ORN
ORN copied to clipboard
the meaning of nOrientation and nRotation
according to my understanding, nOrientation means the dim of each point(unit) in the feature map or kernel, and nRotation means the copy-rotated number of the kernel. Points in the feature map or kernel, are not always a scalar but a vector, or a n-dim point as your paper say.
So, ORConv2d(1,10,arf_config=(1,8), kernel_size=3) means input is with 1 channel, where points are scalars, and conv_kernel is with 1 in_ch, 10 out_ch, 8 rotated copy, where points are scalars, too.
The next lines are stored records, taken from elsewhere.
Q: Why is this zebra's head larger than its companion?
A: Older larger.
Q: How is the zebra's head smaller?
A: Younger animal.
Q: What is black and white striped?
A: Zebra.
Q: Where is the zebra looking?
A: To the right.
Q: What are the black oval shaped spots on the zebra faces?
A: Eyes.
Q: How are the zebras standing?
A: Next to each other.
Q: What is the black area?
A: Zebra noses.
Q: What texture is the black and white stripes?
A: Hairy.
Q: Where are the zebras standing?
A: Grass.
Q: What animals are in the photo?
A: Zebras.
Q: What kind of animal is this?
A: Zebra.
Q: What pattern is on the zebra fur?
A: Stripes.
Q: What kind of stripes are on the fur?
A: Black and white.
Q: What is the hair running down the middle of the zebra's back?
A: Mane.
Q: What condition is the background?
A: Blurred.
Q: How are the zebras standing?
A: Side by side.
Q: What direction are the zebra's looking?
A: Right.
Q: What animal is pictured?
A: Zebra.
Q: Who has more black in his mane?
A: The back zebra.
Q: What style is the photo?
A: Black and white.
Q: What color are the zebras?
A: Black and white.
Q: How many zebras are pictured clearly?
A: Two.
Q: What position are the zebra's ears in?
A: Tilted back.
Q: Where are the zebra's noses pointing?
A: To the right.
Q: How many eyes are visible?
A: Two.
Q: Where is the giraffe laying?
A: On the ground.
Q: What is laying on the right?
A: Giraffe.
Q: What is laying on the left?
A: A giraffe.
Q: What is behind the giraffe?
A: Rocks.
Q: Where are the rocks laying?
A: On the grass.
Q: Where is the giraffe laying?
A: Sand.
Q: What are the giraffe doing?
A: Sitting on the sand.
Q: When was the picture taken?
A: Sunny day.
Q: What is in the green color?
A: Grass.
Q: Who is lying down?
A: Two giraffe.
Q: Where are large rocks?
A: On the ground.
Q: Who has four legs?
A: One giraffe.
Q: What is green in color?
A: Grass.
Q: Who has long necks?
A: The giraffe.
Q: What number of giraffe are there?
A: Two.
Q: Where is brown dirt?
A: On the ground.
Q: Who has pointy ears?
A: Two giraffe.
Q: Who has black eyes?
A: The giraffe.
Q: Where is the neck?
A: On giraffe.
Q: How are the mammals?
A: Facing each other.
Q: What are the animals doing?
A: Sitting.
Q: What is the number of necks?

ORConv2d(10,20,arf_config=8, kernel_size=3) means input is with 10 channel, where points are 8-dim vector, and conv_kernel is with 10 in_ch, 20 out_ch, 8 rotated copy, where points are 8-dim vector, too.
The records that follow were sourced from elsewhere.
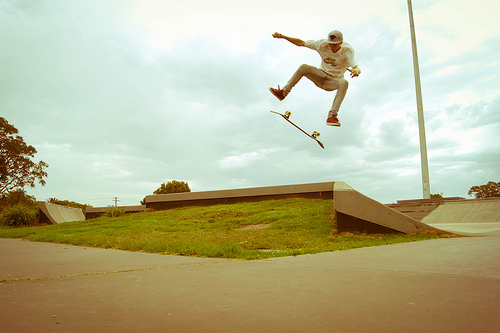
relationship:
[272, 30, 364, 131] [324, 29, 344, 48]
man wearing hat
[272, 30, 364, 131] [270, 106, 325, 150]
man riding skateboard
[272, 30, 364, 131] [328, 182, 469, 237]
man going off ramp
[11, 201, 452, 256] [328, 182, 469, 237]
grass next to ramp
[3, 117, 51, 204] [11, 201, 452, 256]
tree by grass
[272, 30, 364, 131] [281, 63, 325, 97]
man has leg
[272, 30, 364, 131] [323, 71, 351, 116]
man has leg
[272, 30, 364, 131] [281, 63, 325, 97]
man has a leg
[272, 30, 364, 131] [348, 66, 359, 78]
man has hand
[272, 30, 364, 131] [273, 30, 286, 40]
man has hand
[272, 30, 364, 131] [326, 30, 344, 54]
man has head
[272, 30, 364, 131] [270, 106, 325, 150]
man jumping off skateboard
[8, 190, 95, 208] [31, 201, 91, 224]
bush above ramp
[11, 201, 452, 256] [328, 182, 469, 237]
grass in middle of ramp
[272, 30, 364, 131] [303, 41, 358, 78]
man wearing shirt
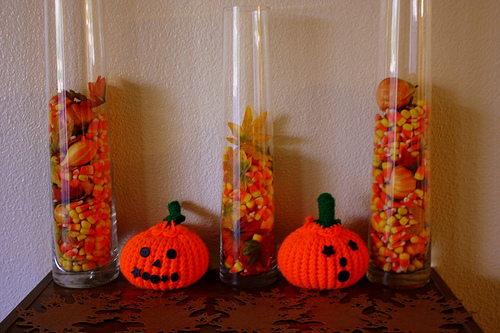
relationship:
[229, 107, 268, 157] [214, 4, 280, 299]
flower in bottle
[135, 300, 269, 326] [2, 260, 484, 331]
surface on table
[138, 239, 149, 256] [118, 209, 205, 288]
eye on pumpkin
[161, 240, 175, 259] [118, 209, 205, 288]
eye on pumpkin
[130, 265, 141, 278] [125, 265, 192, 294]
star in mouth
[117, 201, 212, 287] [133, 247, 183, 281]
pumpkin has face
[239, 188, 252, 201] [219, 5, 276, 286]
candy corn inside glass cylinder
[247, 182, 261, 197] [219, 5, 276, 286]
candy corn inside glass cylinder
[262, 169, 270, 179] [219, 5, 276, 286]
candy corn inside glass cylinder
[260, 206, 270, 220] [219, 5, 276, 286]
candy corn inside glass cylinder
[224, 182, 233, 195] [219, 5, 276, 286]
candy corn inside glass cylinder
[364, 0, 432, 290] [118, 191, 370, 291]
bottle on pumpkin counter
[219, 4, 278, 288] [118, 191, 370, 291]
bottle on pumpkin counter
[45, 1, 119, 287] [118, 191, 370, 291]
vase on pumpkin counter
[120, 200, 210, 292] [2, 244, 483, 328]
pumpkin on counter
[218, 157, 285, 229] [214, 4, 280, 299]
card corn in bottle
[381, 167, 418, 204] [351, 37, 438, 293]
pumpkin candy in bottle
As a word, nOrientation is the dim of points in input, while nRotation is the dim of points in output.
Is it right?
Yes. For an ORConv operation, the size of inputs is [nBatch x nInputChannel x nOrientation x H x W]
, the size of ARFs is [nOutputChannel x nInputChannel x nOrientation x kH x kW]
, and the size of outputs is [nBatch x nOutputChannel x nRotation x H x W]
.
Okey,thanks. By the way, something in the paper confuses me.
- Orientation spin. How is a n-dim point(vector) spined? What's the rotation axis?(what is the definition of α of F'θpq(α) in the paper?)
- The paper says F'θ,pq is a sample of function F'θ,pq(α), and F'θ,pq(α) is a periodic function. But what do the rest N-1 F'θ,pq(x) means? It doesn't seem they are some P_dst which is rotated by some P_src.
@ljhandlwt ,
In ORN, feature maps and filters (ARFs) are vector fields that explicitly encode orientation information. Coordinate Rotation and Orientation Spin are steps in rotating a vector field. Here is a simple illustration:
For more details, please check Sec 3.1 in the paper.
@ZhouYanzhao ,
According to Sec3.1 and Fig2, an ARF has a shape of [W,W,N]
.
So an arrow in Fig2.ARF or your picture means a number, is it right?
@ljhandlwt ARFs are viewed as N-directional points on a grid (vector fields). For each arrow, the length represents its value (a number), and the angle indicates the corresponding orientation channel.
@ZhouYanzhao oh I guess I understand your words eventually. "N-directional points" means an activation value at (x,y), isn't it? The activation value is a scalar for canonical conv filters, but now it's an N-dimensional vector, am I right?